14.01.2016

Zur Pensionierung von René Weber

Pensionierung René Weber
BLW Stv. Fachbereichsleiter Meliorationen


Lieber René

Du hast eine klassische Karriere als Kulturingenieur verfolgt: Nach dem Studium und deiner Assistentenzeit bei unserem verehrten Prof. Theo Weidmann hast du gleich das Geometerpatent gemacht und dich mit Vermessung und Meliorationen beschäftigt. Du konntest in Poschiavo die Leitung der Filiale eines Ingenieurbüros übernehmen und umfangreiche Erfahrungen im Unternehmertum, in der Technischen Leitung der Gesamtmelioration Poschiavo und in Projekten zur Wiederherstellung nach Unwettern sammeln. Das «Weber-Pärkli» bei Privilasco zeugt von deinem Einsatz nach den Unwettern von 1987.

Am 1. August 1993 bist du als Bundesexperte ins damalige Eidg. Meliorationsamt (EMA, eine Abteilung des BLW) eingetreten. Dank deiner grossen praktischen Erfahrung und deinen sehr guten Sprachkenntnissen hast du dich sehr schnell in deine Aufgaben eingelebt. So hast du es auch von deinen späteren Kollegen erwartet. Als Götti von Toni Stübi hast du bei dessen Einführung bald einmal gesagt: «So, jetz lueg sälber!» Auch privat hast du nicht lange gezögert, sondern hast dich mit deiner Familie gleich in der Nähe deines neuen Arbeitsplatzes niedergelassen. Dadurch konntest du jeden Tag mehrmals eine kleine Velotour Kehrsatz — BLW unternehmen.

Du hast dich stets für pragmatische, unkomplizierte und speditive Lösungen eingesetzt. Ausserdem hast du mehrheitlich das papierlose Büro gepflegt und konntest dich gut von Dokumenten trennen. Was sich dennoch in den 22 Jahren beim BLW angesammelt hatte, wanderte bis auf wenige Ausnahmen beim Ausmisten vor deiner Pensionierung in die Papiersammlung.

Auch in deinen Kantonen wurdest du sehr geschätzt für deine unkomplizierte Art und deine raschen Entscheidungen. Du hast deine Pflichten bei der Oberaufsicht stets speditiv durchgeführt und wenn nötig pragmatische Lösungen vorgeschlagen. Du hast dich auch kaum jemals aus der Ruhe bringen lassen, egal was passiert ist.

In deinen Spezialgebieten, den Meliorationen jeglicher Art, den Revitalisierungen und dem Raumbedarf für Fliessgewässer, hast du dich mit Energie und Leidenschaft engagiert. Dein Wirken fand in einigen Kreisschreiben und zahlreichen Beiträgen in den Fachzeitschriften vielbeachteten Niederschlag. Ausserdem hast du dich zum Beispiel für die Schlüsselkurve beim Raumbedarf Fliessgewässer eingesetzt.

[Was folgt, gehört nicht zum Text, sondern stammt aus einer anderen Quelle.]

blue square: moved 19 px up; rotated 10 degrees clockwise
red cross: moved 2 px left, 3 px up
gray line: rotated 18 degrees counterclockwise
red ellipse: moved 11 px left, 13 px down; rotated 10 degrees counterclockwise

Im BLW missfiel dir die frühere, wenig offene Informationspraxis. Du hast dies aber nicht einfach kritisiert, sondern dich für Verbesserungen eingesetzt, indem du Jahresberichte verfasst, Presseanlässe eingeführt und viele weitere Aktivitäten entfaltet hast. Ausserdem durften wir sowohl bei der Entwicklung unseres Projektinformationssystems MAPIS, als auch bei der Aufstellung des Registraturplans und beim fachlichen Inhalt der Strukturverbesserungsverordnung auf deine tatkräftige Unterstützung zählen.

Privat interessierst du dich sehr für Fussball, bist ein leidenschaftlicher Fischer und bist in jungen Jahren mit dem Camper quer durch Afrika gefahren. Dein Netzwerk ist gross, zieht sich quer durch das ganze BLW und auch in andere Bundesämter. Du konntest mit allen sehr gut und kompetent zusammenarbeiten und warst überall angesehen.

Für all das wollen wir dir ganz herzlich danken. Jetzt gilt es, neue Herausforderungen anzupacken. Du kannst jetzt deine «Lehre» machen bei deinen neuen Aufgaben in Haus und Garten. Wir wünschen dir dabei viel Spass, Glück und Zufriedenheit.

Für deine Zukunft im Ruhestand wünschen wir dir alles Gute und beste Gesundheit.